There was one thing more to wait for, and that was the
reappearance of the coach upon Cartmore. It seems they must have
pulled up upon the summit, looked back for a last time, and seen
our lantern not yet moved away from the place of separation. For a
lamp was taken from a carriage, and waved three times up and down
by way of a farewell. And then they were gone indeed, having
looked their last on the kind roof of Durrisdeer, their faces
toward a barbarous country. I never knew before, the greatness of
that vault of night in which we two poor serving-men - the one old,
and the one elderly - stood for the first time deserted; I had
never felt before my own dependency upon the countenance of others.

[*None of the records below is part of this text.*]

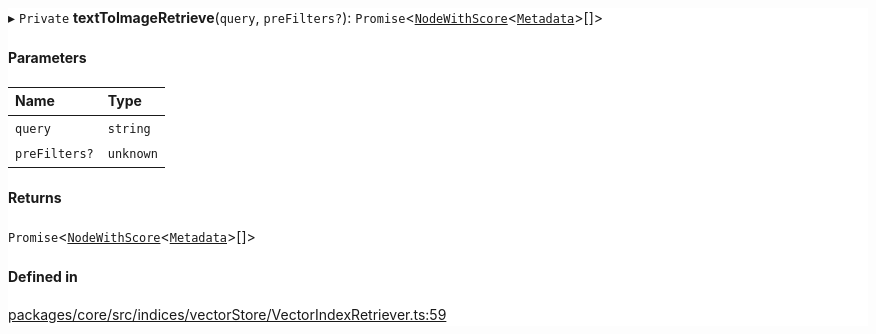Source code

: ▸ `Private` **textToImageRetrieve**(`query`, `preFilters?`): `Promise`<[`NodeWithScore`](../interfaces/NodeWithScore.md)<[`Metadata`](../#metadata)\>[]\>

#### Parameters

| Name          | Type      |
| :------------ | :-------- |
| `query`       | `string`  |
| `preFilters?` | `unknown` |

#### Returns

`Promise`<[`NodeWithScore`](../interfaces/NodeWithScore.md)<[`Metadata`](../#metadata)\>[]\>

#### Defined in

[packages/core/src/indices/vectorStore/VectorIndexRetriever.ts:59](https://github.com/run-llama/LlamaIndexTS/blob/f0be933/packages/core/src/indices/vectorStore/VectorIndexRetriever.ts#L59)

The sense of isolation burned in my bowels like a fire. It seemed
that we who remained at home were the true exiles, and that
Durrisdeer and Solwayside, and all that made my country native, its
air good to me, and its language welcome, had gone forth and was
far over the sea with my old masters.
The remainder of that night I paced to and fro on the smooth
highway, reflecting on the future and the past. My thoughts, which
at first dwelled tenderly on those who were just gone, took a more
manly temper as I considered what remained for me to do. Day came
upon the inland mountain-tops, and the fowls began to cry, and the
smoke of homesteads to arise in the brown bosom of the moors,
before I turned my face homeward, and went down the path to where
the roof of Durrisdeer shone in the morning by the sea.